One of Marina’s favorite pairings comes in the first pages of the book, and incidentally features the first street photo he ever took. It shows, on the left, a boy on a grungy street in the Philippines throwing a flip-flop in an improvised game, and on the right, a boy looking at his phone on an empty football pitch in Hong Kong with an abandoned ball.

“It’s great,” Marina joked, because “people in the Philippines have nothing but friends and they’re playing, but in Hong Kong they have everything but friends and they don’t play!”

Photo via Miguelitor.
Photo via Miguelitor.

Prior to sitting down with Coconuts HK yesterday, Marina had been walking around the area with the camera that he takes most of his photos on, a pocket-sized Sony digital camera, which he explains is perfect because it allows him to masquerade as a tourist and capture candid moments in seconds.

“I have more now, but this is my favorite because people aren’t scared of you — it’s very fast, very light, not heavy at all,” he explained.

Photo via Miguelitor.
Photo via Miguelitor.

Shooting photos for the book’s diptychs required a lot of quick thinking and observation, as well as remembering which photo from his archive of a thousand shots an image could be paired with, Marina said.

“Sometimes when I see something, it’ll remind me of another photo I took before,” he said.

“Like in Japan I had a photo of a lady with an umbrella, and a broom. I took that photo because here, in Causeway Bay, I took a photo with one guy and a weapon, a rifle. So that’s a good combination.”

Photo via Miguelitor.
Photo via Miguelitor.

Marina said that a number of his photos were taken on his way to work, and that he’s been late more than once trying to capture the perfect shot.

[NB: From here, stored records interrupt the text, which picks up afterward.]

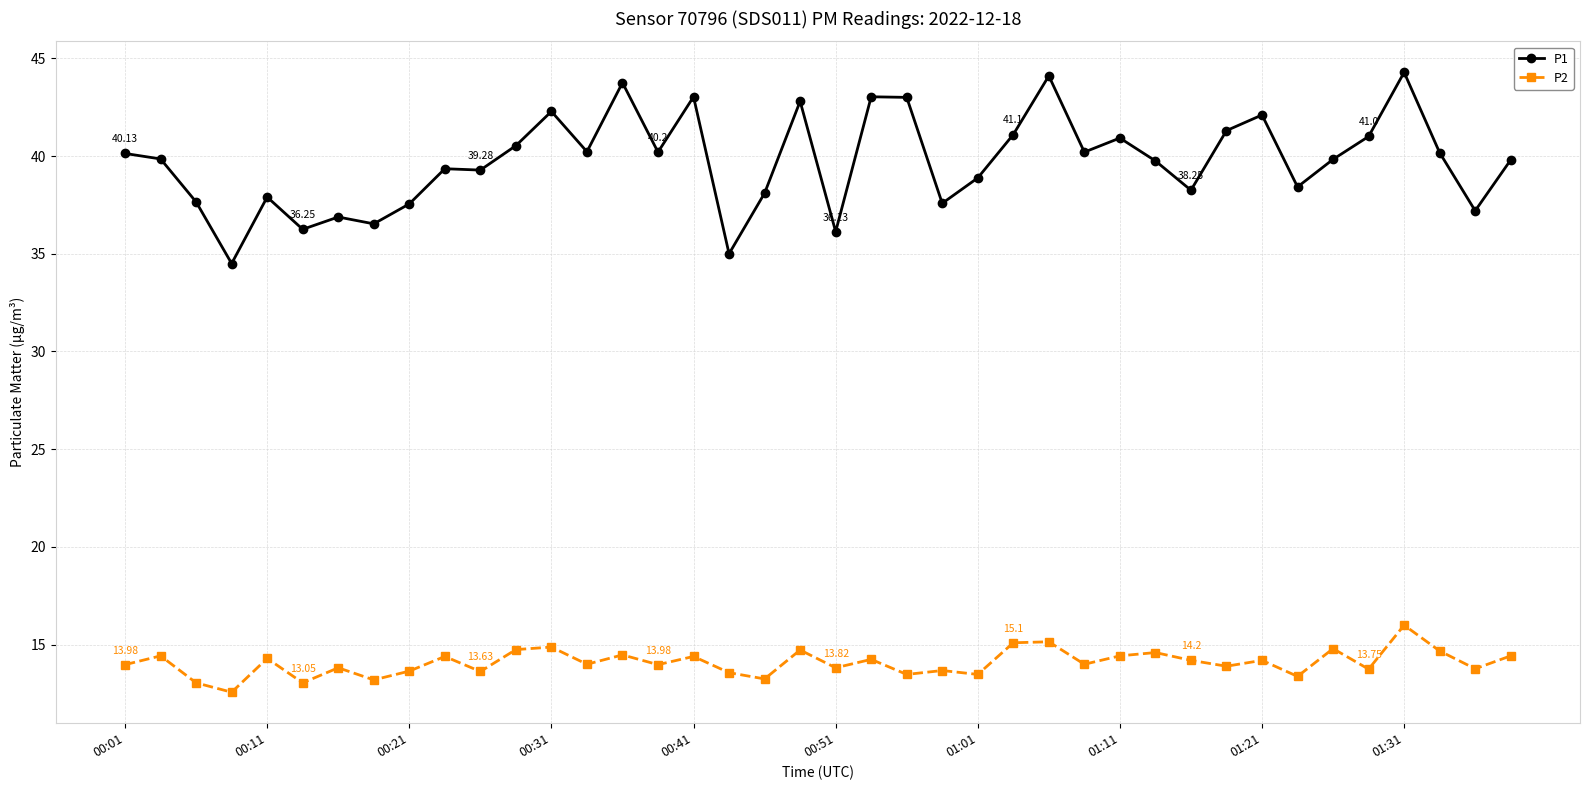

True or false: P2 has more than 2 points higher than both neighbors.

True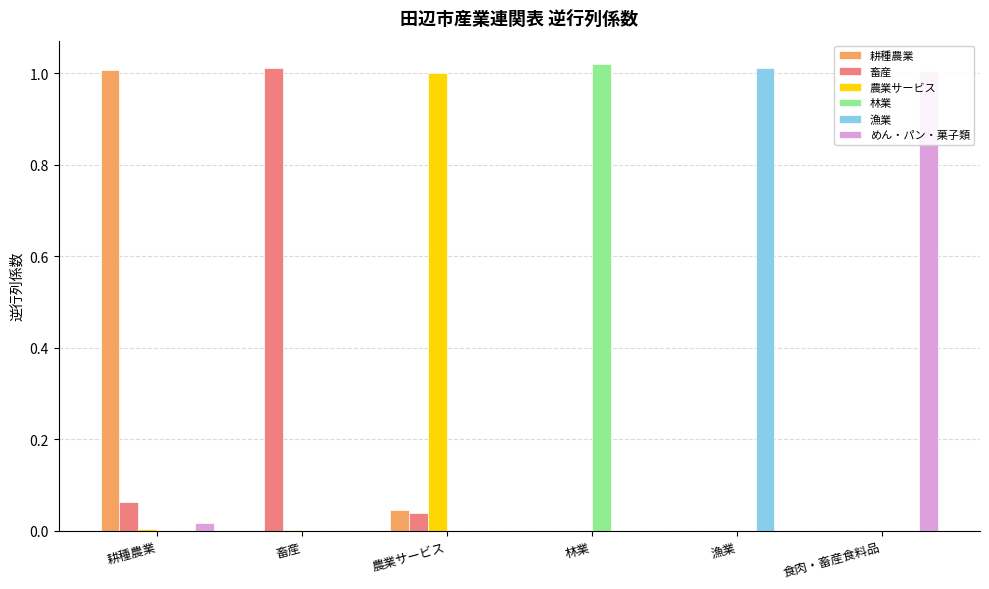

Is it true that 耕種農業 equals 0.0 at 農業サービス?

False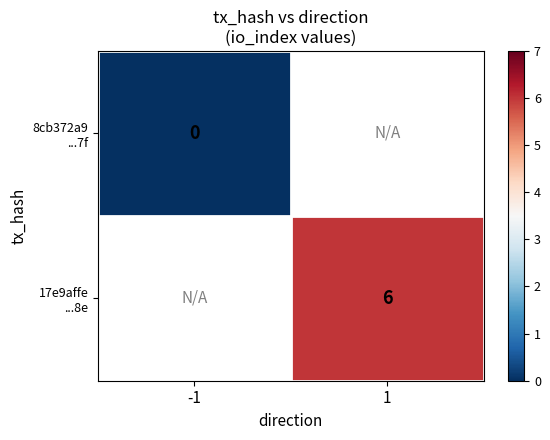

Which category has the lowest value in the 8cb372a9 ...7f series?

-1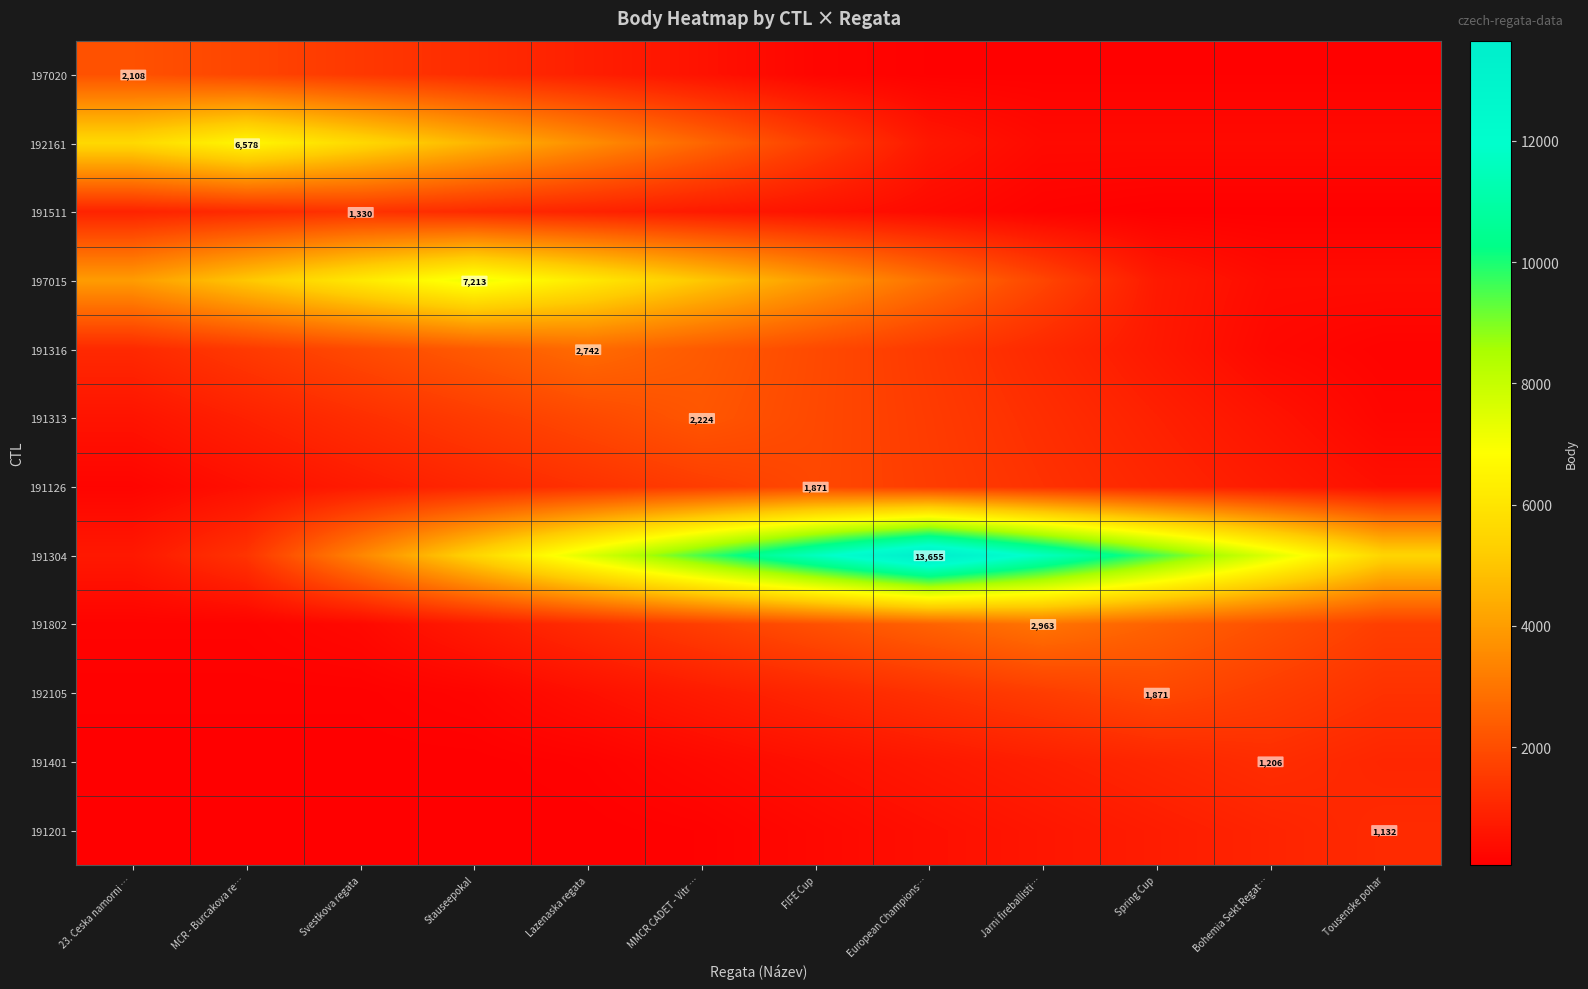

What is the total value across all series at Bohemia Sekt Regat…?

15783.0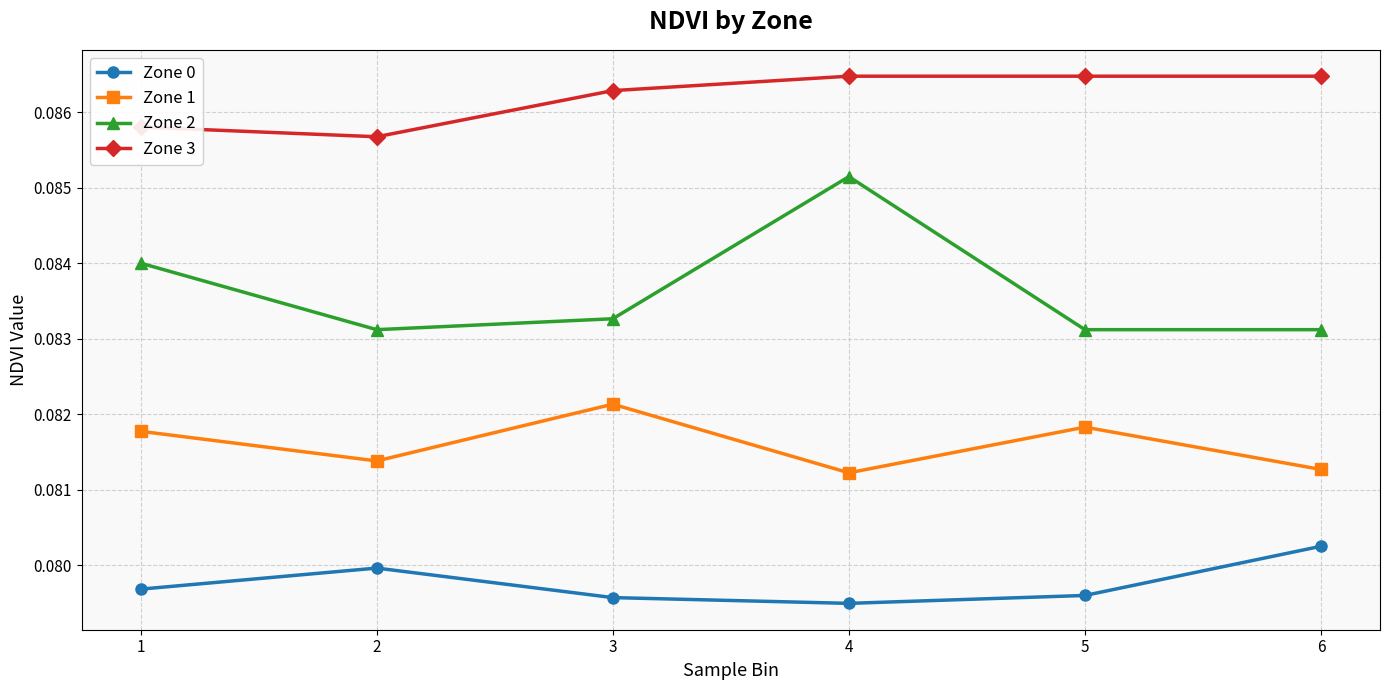

At which label does Zone 0 reach its peak?

6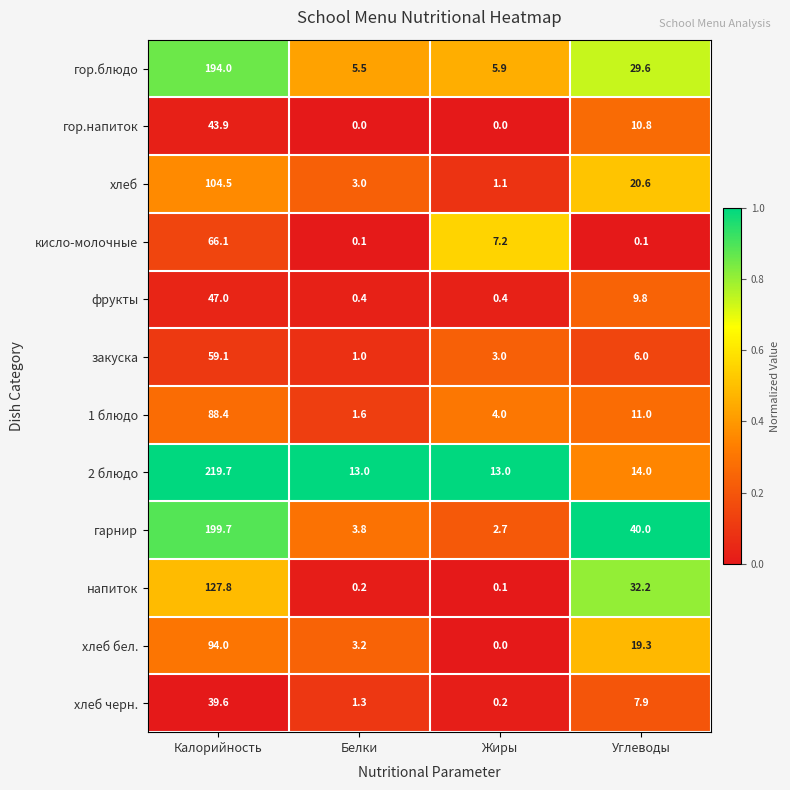

The value of гор.напиток at Углеводы is 10.8. True or false?

True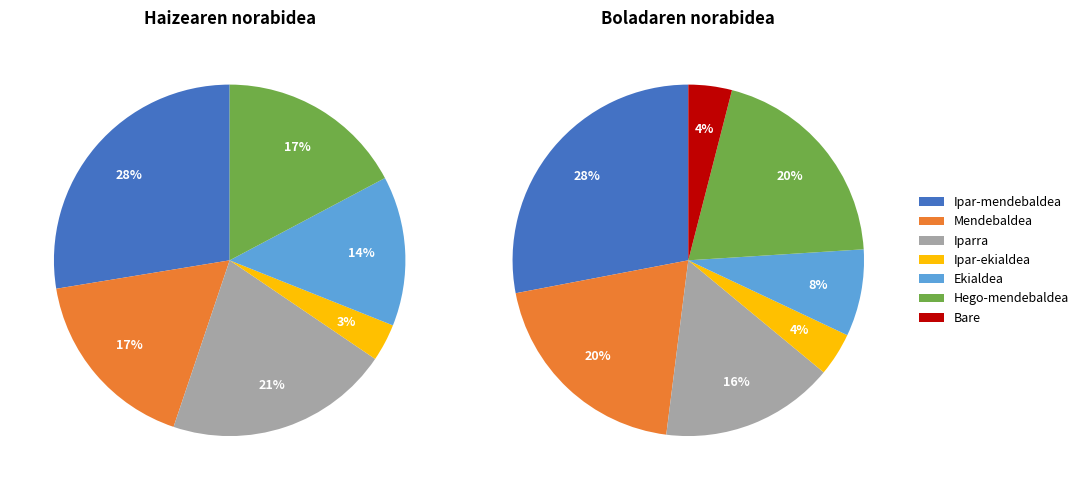

To the nearest percent, what portion does Hego-mendebaldea represent?

17%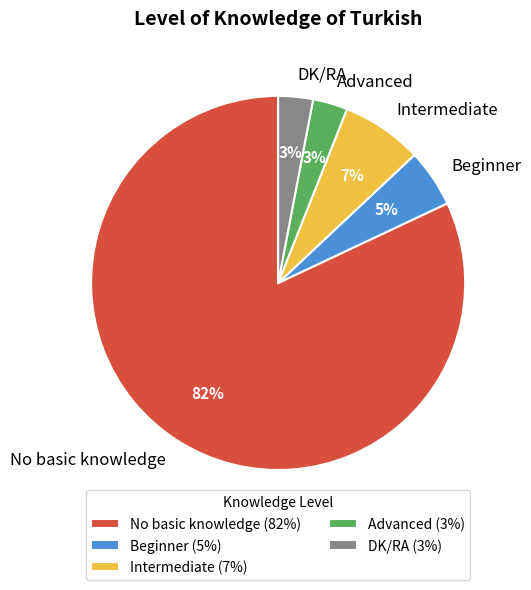

Count the number of slices in the pie.

5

One such shot — and one of Marina’s favorites — is a wide shot of Hong Kong MTR station with a large billboard of smiling children who, because of the perspective, appear to be giants laughing at the scurrying commuters. Amid the bustle, however, is perfectly still woman seated on a bench in the bottom left corner.

“I knew exactly what I wanted; I took this photo without the lady and I thought, ‘hmmm,'” said Marina, adding that he felt something was missing. He waited 10 minutes until a woman sat down on the bench and took the photo again, later pairing it with another shot of on-the-go commuters crowding an escalator at Causeway Bay MTR station as a man on the stairs nearby nonchalantly leans against the wall.

Photo via Miguelitor.
Photo via Miguelitor.

Towards the end of the interview, Marina explained why he picked Ping Pong as the title for the book, as opposed to tennis or volleyball or even badminton — all sports with balls or birdies being batted back and forth.

“I wanted to name it [Ping Pong] because it’s an international [word], and also I wanted to thank Hong Kong, because it’s like a national sport here — a lot of people play ping pong,” he said.

“I wanted to thank Hong Kong because Hong Kong made me a photographer.”